O AFRICANO E O POETA

Ao Dr. Celso de Magalhães

Les esclaves... Est-ce qu’ils ont des dieux?

Est-ce qu’ils ont des fils, eux qui n’ont point d’aieux?

Lamartine


No canto tristonho

Do pobre cativo

Que elevo furtivo,

Da lua ao clarão;

Na lágrima ardente

Que escalda-me o rosto,

De imenso desgosto

Silente expressão;


Quem pensa? – O poeta

Que os carmes sentidos

Concerta aos gemidos

De seu coração.


- Deixei bem criança

Meu pátrio valado,

Meu ninho embalado

Da Líbia no ardor;

Mas esta saudade

Que em túmido anseio

Lacera-me o seio

Sulcado de dor,

Quem sente? – O poeta

Que o elísio descerra;

Que vive na terra

De místico amor!


- Roubaram-me feros

A férvidos braços;

Em rígidos laços

Sulquei vasto mar;

Mas este queixume

Do triste mendigo,

Sem pai, sem abrigo,

Quem quer escutar?...


- Quem quer?

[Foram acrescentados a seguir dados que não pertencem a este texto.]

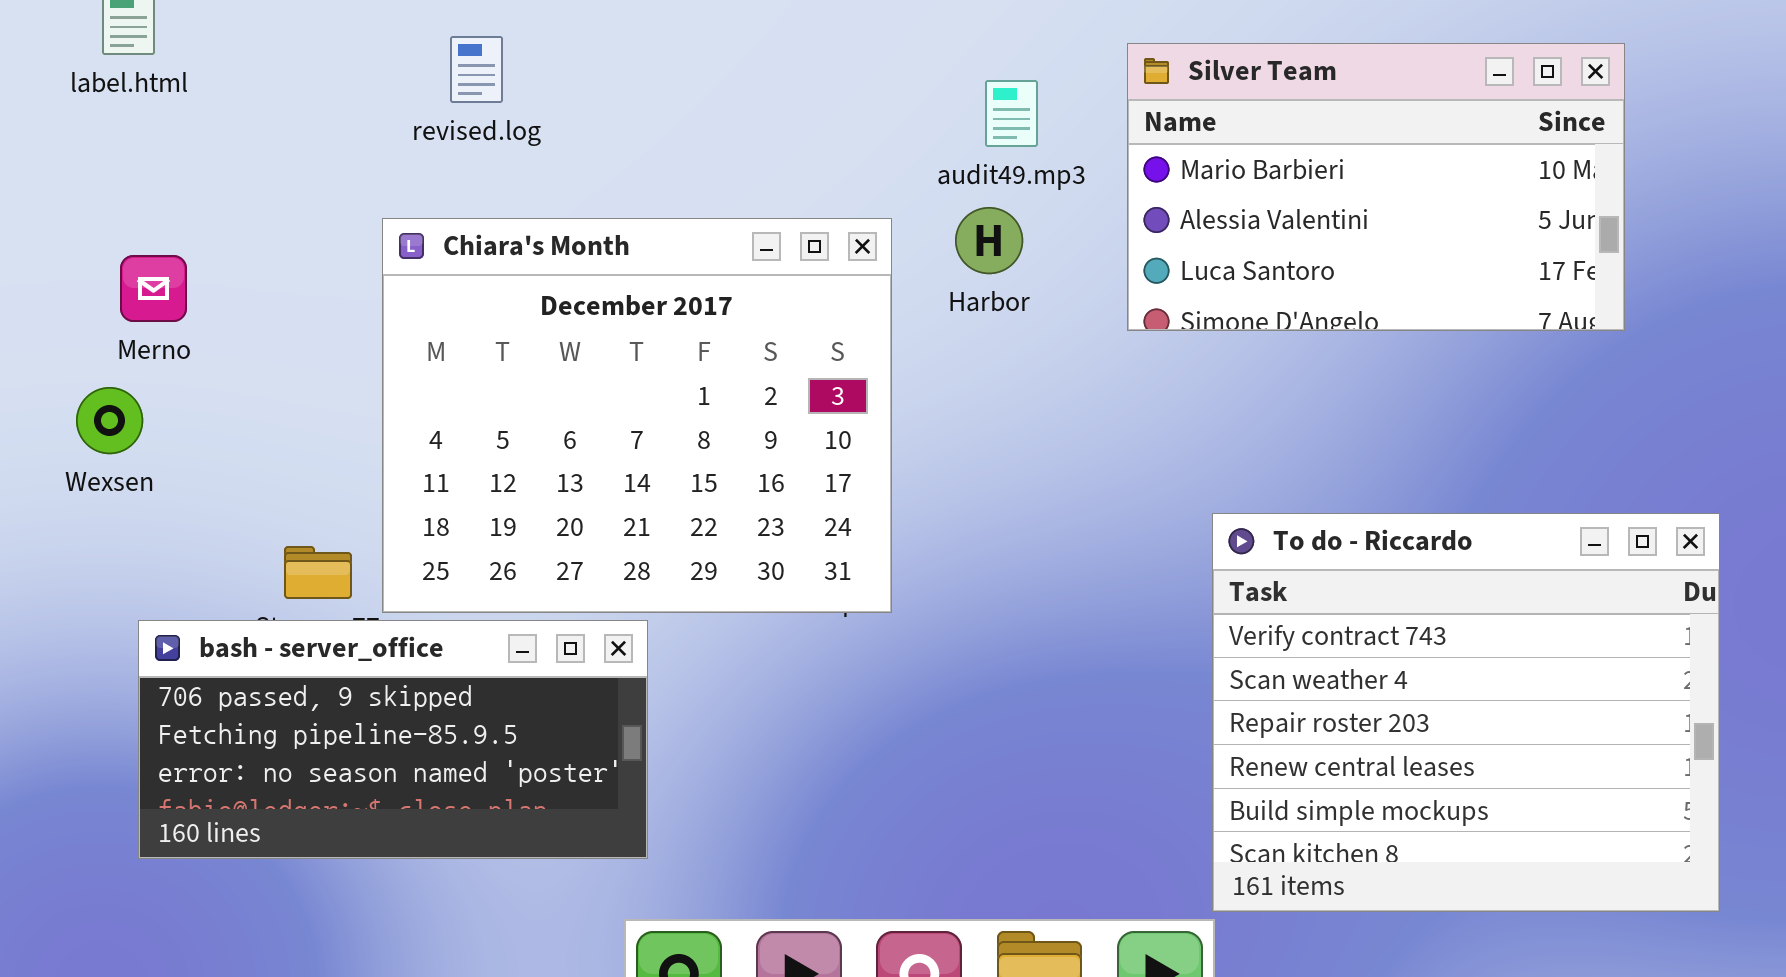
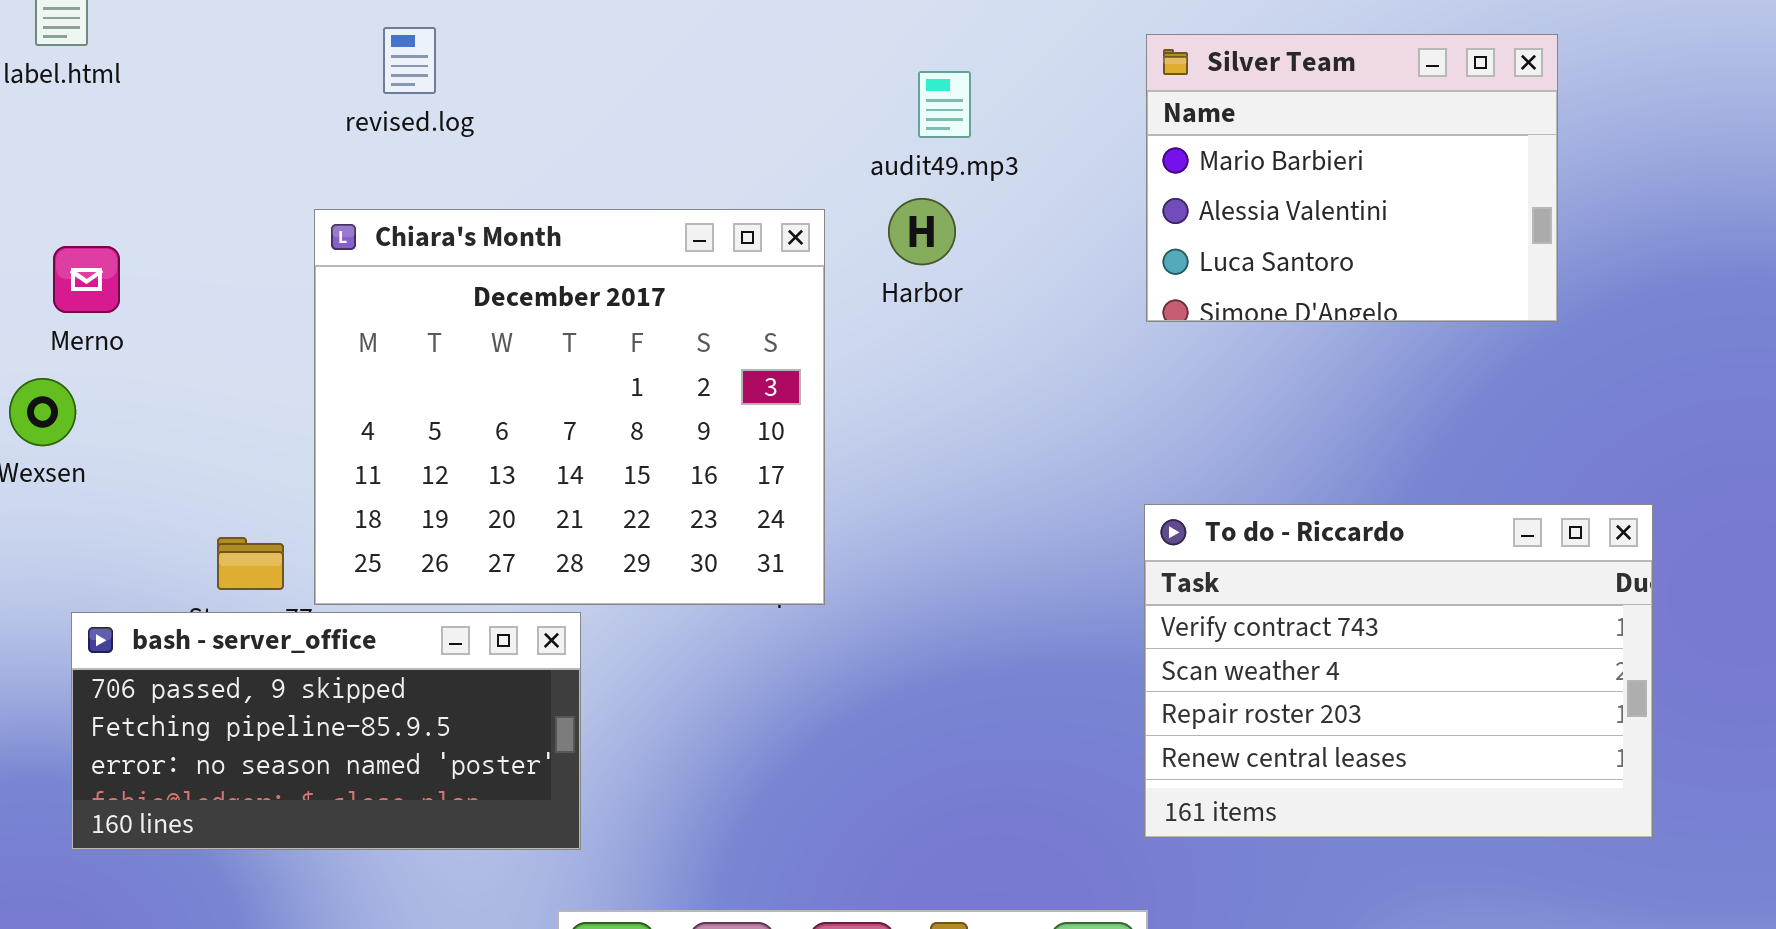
Silver Team: [1127,43,1625,331] -> [1146,34,1558,322], resized
To do - Riccardo: [1212,513,1720,912] -> [1144,504,1653,838], resized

O poeta

Que os térreos mistérios

Aos paços sidéreos

Deseja elevar.


- Mais tarde entre as brenhas

Reguei mil searas

Co’as bagas amaras

Do pranto revel;

Das matas caíram

Cem troncos, mil galhos;

Mas esses trabalhos

Do braço novel,


Quem vê? – O poeta

Que expira em arpejos

Aos lúgubres beijos

Da fome cruel!


- Depois, o castigo

Cruento, maldito,

Caiu no proscrito

Que o simun crestou;

Coberto de chagas,

Sem lar, sem amigos,

Só tendo inimigos...

Quem há como eu sou?!...


- Quem há?... O poeta

Que a chama divina

Que o orbe ilumina

Na fronte encerrou!...


- Meu Deus! ao precito

Sem crenças na vida,

Sem pátria querida,

Só resta tombar!

Mas... quem uma prece

Na campa do escravo

Que outrora foi bravo

Triste há de rezar?!...


- Quem há-de?... O poeta

Que a lousa obscura,

Com lágrima pura

Vai sempre orvalhar?!


{n. 4 | agosto | 2018}



 

NARCISA AMÁLIA {São João da Barra - RJ, 1852– Rio de Janeiro-RJ, 1924} foi poeta, escritora e tradutora. Uma das primeiras mulheres a atuar profissionalmente na imprensa brasileira. Publicou em jornais como A República, O Fluminense, Correio do Povo, Correio Fluminense, entre outros. Publicou o livro de poema Nebulosas pela Editora Garnier em 1872.